SOURCE MATERIAL »
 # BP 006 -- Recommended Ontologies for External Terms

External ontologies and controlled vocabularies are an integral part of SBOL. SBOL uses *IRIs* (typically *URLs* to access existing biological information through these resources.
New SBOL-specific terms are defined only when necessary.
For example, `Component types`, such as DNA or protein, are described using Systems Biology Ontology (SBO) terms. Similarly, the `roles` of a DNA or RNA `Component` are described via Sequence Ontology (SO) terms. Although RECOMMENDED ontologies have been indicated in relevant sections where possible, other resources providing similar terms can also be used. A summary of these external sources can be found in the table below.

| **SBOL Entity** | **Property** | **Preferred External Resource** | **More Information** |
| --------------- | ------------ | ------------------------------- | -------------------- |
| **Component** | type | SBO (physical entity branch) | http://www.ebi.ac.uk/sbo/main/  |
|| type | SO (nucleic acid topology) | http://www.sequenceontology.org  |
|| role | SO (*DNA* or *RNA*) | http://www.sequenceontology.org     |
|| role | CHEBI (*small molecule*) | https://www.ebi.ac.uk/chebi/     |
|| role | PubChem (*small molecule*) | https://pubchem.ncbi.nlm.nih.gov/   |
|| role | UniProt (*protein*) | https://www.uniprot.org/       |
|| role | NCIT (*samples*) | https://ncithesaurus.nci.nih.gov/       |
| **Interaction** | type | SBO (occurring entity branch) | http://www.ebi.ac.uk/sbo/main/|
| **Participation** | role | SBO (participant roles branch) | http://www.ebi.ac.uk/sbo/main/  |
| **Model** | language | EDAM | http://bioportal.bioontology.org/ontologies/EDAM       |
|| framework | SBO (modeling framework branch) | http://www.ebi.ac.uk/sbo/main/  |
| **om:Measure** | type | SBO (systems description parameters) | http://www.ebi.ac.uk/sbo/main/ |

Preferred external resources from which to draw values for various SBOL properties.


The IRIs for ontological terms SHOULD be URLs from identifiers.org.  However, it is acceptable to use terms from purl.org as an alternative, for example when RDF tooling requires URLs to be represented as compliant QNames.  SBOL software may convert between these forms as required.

WHAT NEEDS TO BE DONE » Work out how many lines in the preceding data include the word "molecule". State only that number.

THE ANSWER » 2